A quelle banque pensez-vous précisément?
Je pense notamment à un nouvel acteur comme Nubank, une banque brésilienne entièrement numérique et très performante.
Notre place financière perd-elle du terrain face à Singapour ou à Londres?
Nous sommes bien positionnés pour l’instant, mais nous devons faire en sorte de le rester. Singapour et Hong Kong envoient régulièrement des délégations de haut rang dans le monde entier pour promouvoir leur image. Je ne me souviens pas de la dernière fois où une délégation réunissant des membres du Conseil fédéral ainsi que des représentants de la FINMA et des banques suisses s’est rendue aux Etats-Unis ou en Asie... Nous devons mieux vendre nos atouts à l’étranger. Cela n’a rien d’inédit, mais ce serait un signal fort.

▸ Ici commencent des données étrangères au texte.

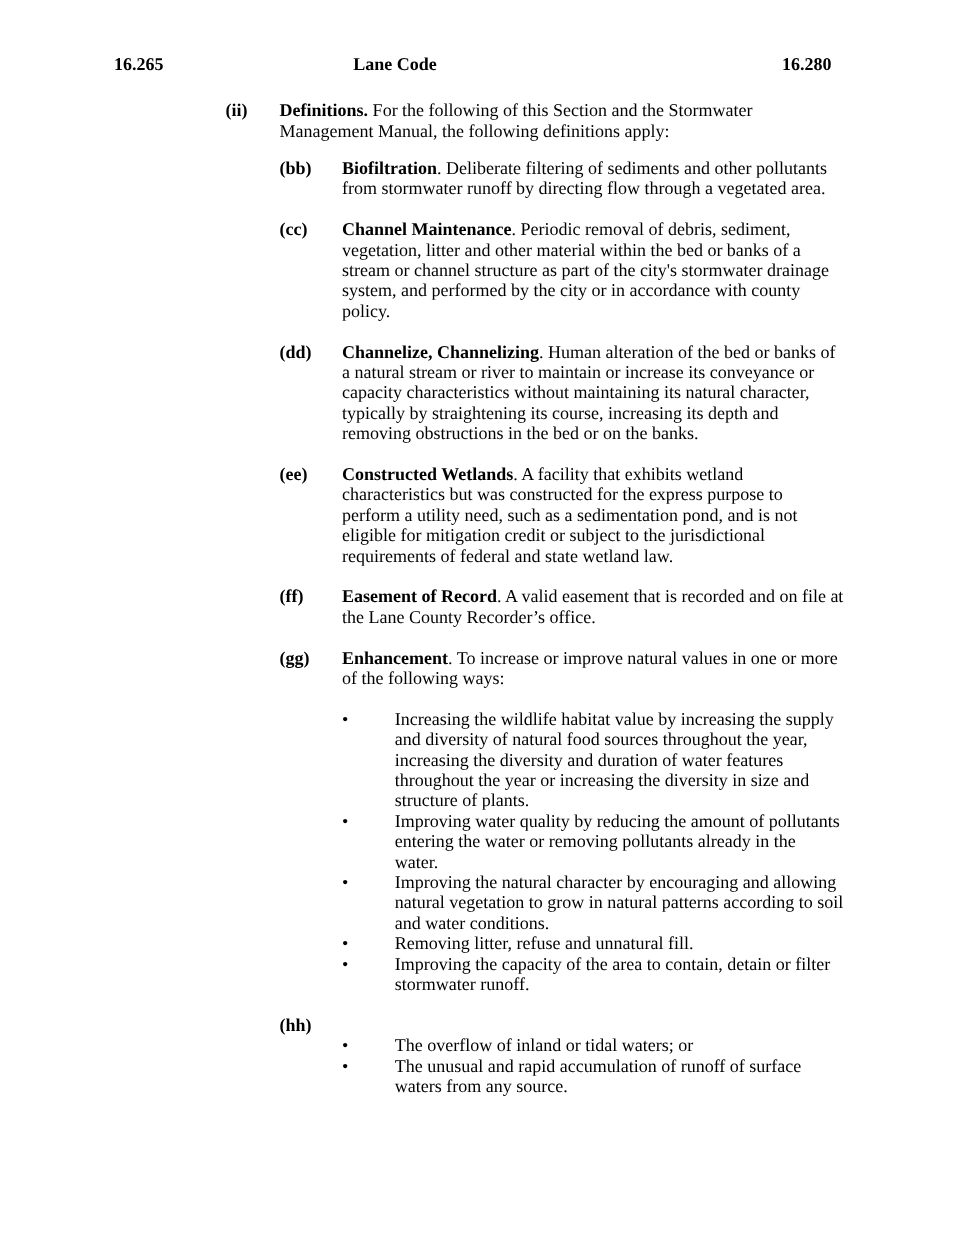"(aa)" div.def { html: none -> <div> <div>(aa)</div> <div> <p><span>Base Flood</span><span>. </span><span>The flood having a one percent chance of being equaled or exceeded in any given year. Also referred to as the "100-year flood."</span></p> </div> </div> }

Ce que nous demandons en tant que banquiers, c’est une responsabilisation du secteur. La responsabilité est essentielle.
Le nouveau directeur de la FINMA réclame plus de compétences pour cette dernière, et notamment la possibilité d’infliger des amendes ou de pratiquer le «naming and shaming». Ces outils sont-ils nécessaires?
D’autres autorités de surveillance les ont déjà. Pour moi, c’est la mise en œuvre qui est déterminante. Restons-nous pragmatiques, respectons-nous le principe de proportionnalité? Ce que nous demandons en tant que banquiers, c’est une responsabilisation du secteur. La responsabilité est essentielle, mais les solutions mises en place ne doivent pas être étouffées par la bureaucratie.
Pour conclure: quel est le principal enseignement tiré des deux siècles d’histoire de Pictet que les investisseurs devraient retenir pour la gestion de leur portefeuille?
Il faut avant tout être au clair sur les objectifs qu’on veut atteindre. Ils détermineront l’allocation d’actifs. Il faut ensuite se tourner vers les meilleurs gérants spécialisés et faire attention aux coûts. Mais le principal enseignement est le suivant: construisez une stratégie solide, restez investis et ne surveillez pas fébrilement les performances de votre portefeuille. Investir est une course de fond, pas un sprint.